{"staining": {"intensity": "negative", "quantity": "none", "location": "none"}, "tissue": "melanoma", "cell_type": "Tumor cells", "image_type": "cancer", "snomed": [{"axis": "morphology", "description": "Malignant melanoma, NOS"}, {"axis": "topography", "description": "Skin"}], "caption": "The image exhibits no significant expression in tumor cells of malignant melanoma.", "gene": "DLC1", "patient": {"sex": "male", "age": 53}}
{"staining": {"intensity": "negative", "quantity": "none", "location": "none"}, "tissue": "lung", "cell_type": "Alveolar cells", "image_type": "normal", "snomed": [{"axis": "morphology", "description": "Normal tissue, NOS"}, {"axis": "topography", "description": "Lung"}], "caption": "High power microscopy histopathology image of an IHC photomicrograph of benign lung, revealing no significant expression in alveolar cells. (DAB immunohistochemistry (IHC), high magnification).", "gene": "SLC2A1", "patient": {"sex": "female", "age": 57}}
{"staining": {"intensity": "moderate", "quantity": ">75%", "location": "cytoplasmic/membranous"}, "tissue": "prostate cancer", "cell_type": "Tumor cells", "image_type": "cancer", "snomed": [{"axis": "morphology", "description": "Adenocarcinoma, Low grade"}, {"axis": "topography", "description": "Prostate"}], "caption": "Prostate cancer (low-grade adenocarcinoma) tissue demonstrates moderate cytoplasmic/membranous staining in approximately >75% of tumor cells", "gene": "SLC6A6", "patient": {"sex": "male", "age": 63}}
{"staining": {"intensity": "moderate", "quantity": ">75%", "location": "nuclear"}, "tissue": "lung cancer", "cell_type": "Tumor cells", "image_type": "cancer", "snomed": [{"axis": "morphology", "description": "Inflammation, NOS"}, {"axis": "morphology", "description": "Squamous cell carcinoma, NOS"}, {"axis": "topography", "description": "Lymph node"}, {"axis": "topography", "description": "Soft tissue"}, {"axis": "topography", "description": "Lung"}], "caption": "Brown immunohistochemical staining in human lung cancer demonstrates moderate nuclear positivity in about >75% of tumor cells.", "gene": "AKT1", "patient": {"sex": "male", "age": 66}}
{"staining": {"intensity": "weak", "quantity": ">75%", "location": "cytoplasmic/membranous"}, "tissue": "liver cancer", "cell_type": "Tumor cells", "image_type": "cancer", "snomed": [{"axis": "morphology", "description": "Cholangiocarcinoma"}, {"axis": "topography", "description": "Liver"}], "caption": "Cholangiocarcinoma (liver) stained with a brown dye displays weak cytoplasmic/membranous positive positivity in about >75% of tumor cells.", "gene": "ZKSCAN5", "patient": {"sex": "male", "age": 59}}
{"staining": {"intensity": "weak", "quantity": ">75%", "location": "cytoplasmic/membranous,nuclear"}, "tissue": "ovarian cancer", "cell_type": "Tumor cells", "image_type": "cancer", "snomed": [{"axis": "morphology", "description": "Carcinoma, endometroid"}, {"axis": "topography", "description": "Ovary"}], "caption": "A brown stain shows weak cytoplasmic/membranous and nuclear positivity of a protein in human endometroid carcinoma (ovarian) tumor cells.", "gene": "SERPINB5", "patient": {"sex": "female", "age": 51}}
····················
* [Directions]: If the string "negative" is in a line of the entries, pick that line out.

* [Task answer]:
{"staining": {"intensity": "negative", "quantity": "none", "location": "none"}, "tissue": "melanoma", "cell_type": "Tumor cells", "image_type": "cancer", "snomed": [{"axis": "morphology", "description": "Malignant melanoma, NOS"}, {"axis": "topography", "description": "Skin"}], "caption": "The image exhibits no significant expression in tumor cells of malignant melanoma.", "gene": "DLC1", "patient": {"sex": "male", "age": 53}}
{"staining": {"intensity": "negative", "quantity": "none", "location": "none"}, "tissue": "lung", "cell_type": "Alveolar cells", "image_type": "normal", "snomed": [{"axis": "morphology", "description": "Normal tissue, NOS"}, {"axis": "topography", "description": "Lung"}], "caption": "High power microscopy histopathology image of an IHC photomicrograph of benign lung, revealing no significant expression in alveolar cells. (DAB immunohistochemistry (IHC), high magnification).", "gene": "SLC2A1", "patient": {"sex": "female", "age": 57}}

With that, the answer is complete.